Author: Val Berenshtein
I wake up and tell myself that today is going to be a wonderful day.
Every night, I go to sleep with anxiety and doubt and sadness.
How is it that the nature of mental illness is to attack a human being during his or her most vulnerable and weakest moments, adding to the pain and confusion that already cripple and seemingly kill?
I am a little over a month and a half into my self-recovery from anorexia and restrictive eating, and suddenly, I am feeling like all of the mental progress I made at home, over my winter break from college, is slipping through my fingers. The spring semester has only just begun, and already I am feeling the chains of lonesomeness, doubt and lack of understanding – which is truly nobody’s fault – holding me back from the path I have been on – the path to happiness, to life and to a cultivation of the most power force an individual can have: self-worth.
During the past couple of days…
I have been feeling extremely anxious after eating foods that people typically associate as “unhealthy” – though there is no such thing as “healthy” or “unhealthy” for my recovery right now. This anxiety has been rising more so during dinner than during any other meal or snack of the day.

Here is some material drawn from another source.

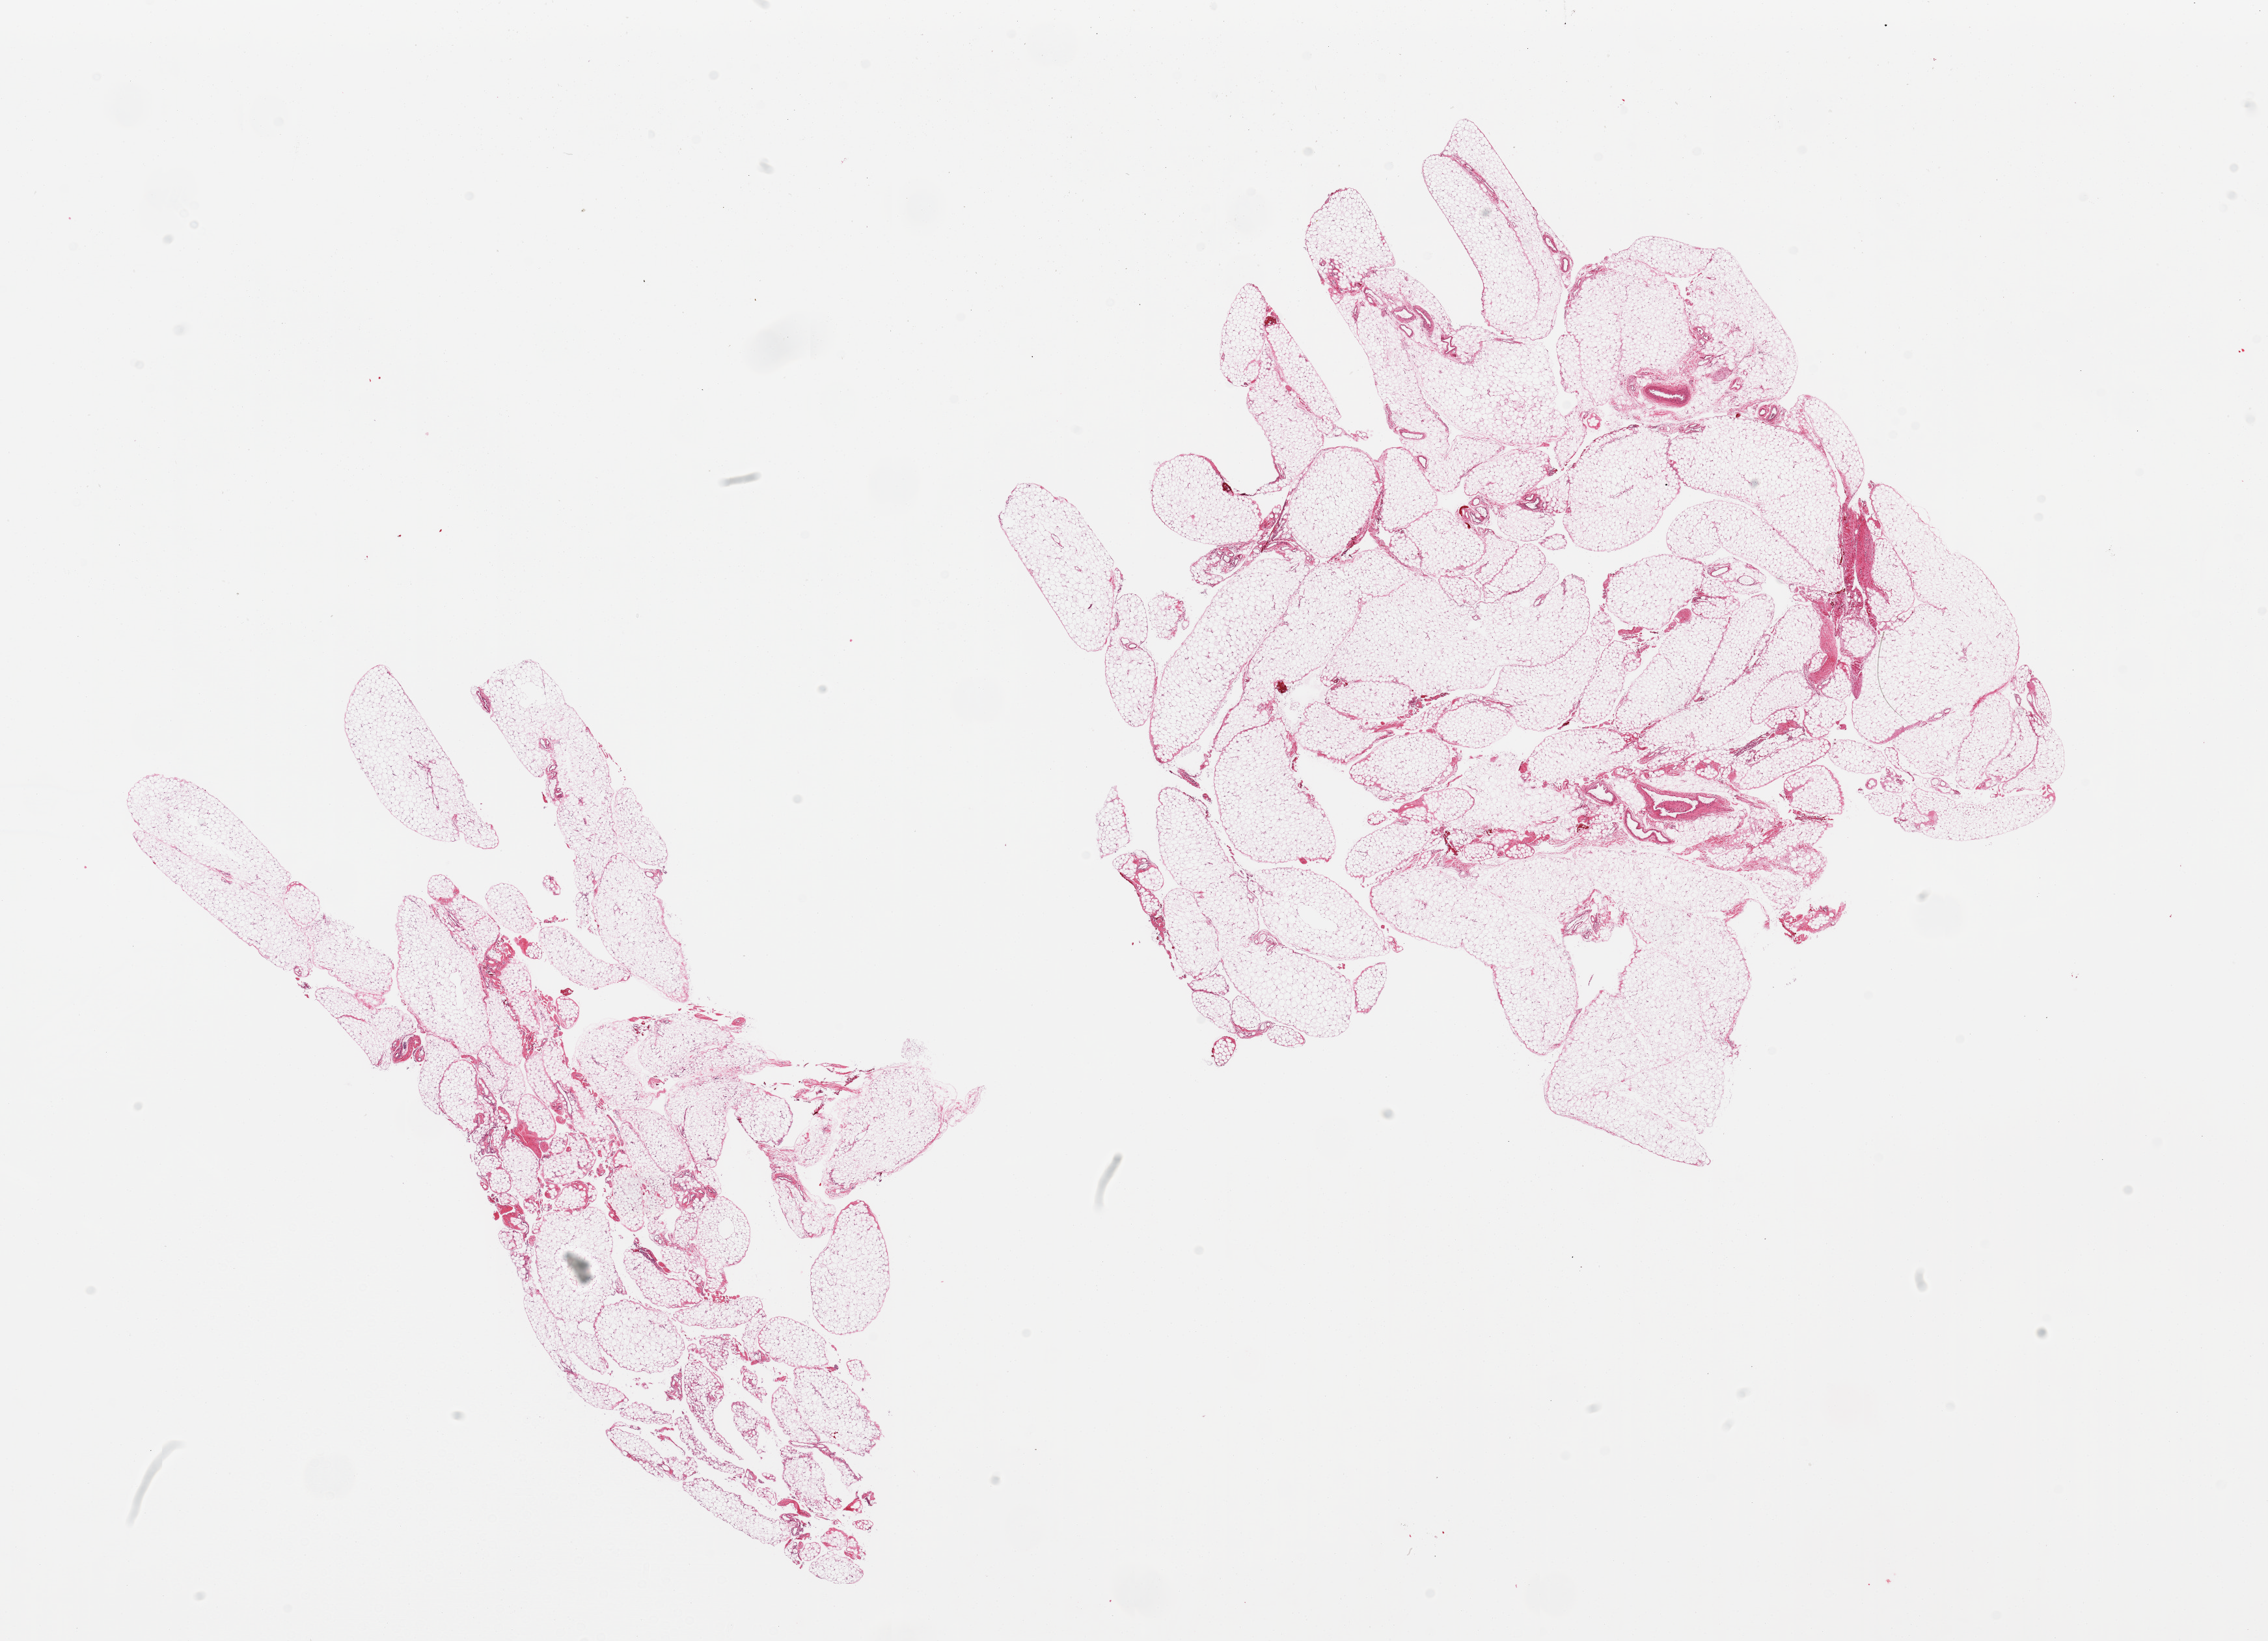
Whole-slide image, haematoxylin and eosin stain — a low-resolution overview of the entire scanned area, about 27.6 x 19.9 mm, PAXgene-fixed paraffin-embedded (PFPE) section, target tissue: omentum, donor tissue sample. Female donor.
* pathologist's review note for this sample: 2 pieces, minimal fibrosis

There are times when I am able to sit with this anxiety and let it pass, reaching out to one of my best friends on campus for support; however, there are other times when I feel so overwhelmed, so upset and so crippled that I feel the hope of recovery and inner-peace completely dissipating from underneath my feet.
Perhaps, the scariest part of my debilitating feelings is that I have to sit with them alone.
I look outside, and it is dark – nighttime. I look around at the people in my residence hall, and all of them are talking, laughing, walking around with friends, sharing jokes and laughs and memories that will probably be held onto for life.
Yet, I feel alone.
I feel so helpless…
My eyes water as I watch people walk by me and I wish that I could just pull them over and cry – let every hardship and anxious thought dissipate through the power of conversation. I wish that I could just be held and told that everything will be OK. I wish that somebody else, besides myself, can sit me down and say that my mental illness, sensing that I am destroying it, is the reason distress and anxiety overwhelm my life.
But, that is not what my reality is right now. Perhaps, I do not have enough courage to reach out for support when I need it and to let people truly know what I am going through. It is my fear that people will not understand – or even try to understand – what recovery from anorexia and restrictive eating entails and feels like. It is awful. It is hard. It requires one to be his or her own hero, especially in moments when everything seems to be going downhill.
I am trying to be my own hero…
but I am scared, and I feel alone.
How do I explain my feelings of lonesomeness and isolation when, deep down, I know that I have people who love me for me and who are there for me if I need them? Why is it that my mind is always at war with itself when, right in front of me, I have a family of peers who are ready to give me support and love?
Being my own hero is tough, but making proactive realizations of the love, care and support I have from my community nine states away from home is an ability I am lucky to have.
Even though these realizations do not come often – perhaps even rarely –, I believe they drive me to get up every morning and to try again, try again because I deserve happiness, freedom, life and love from the beautiful world that I am lucky to be a part of.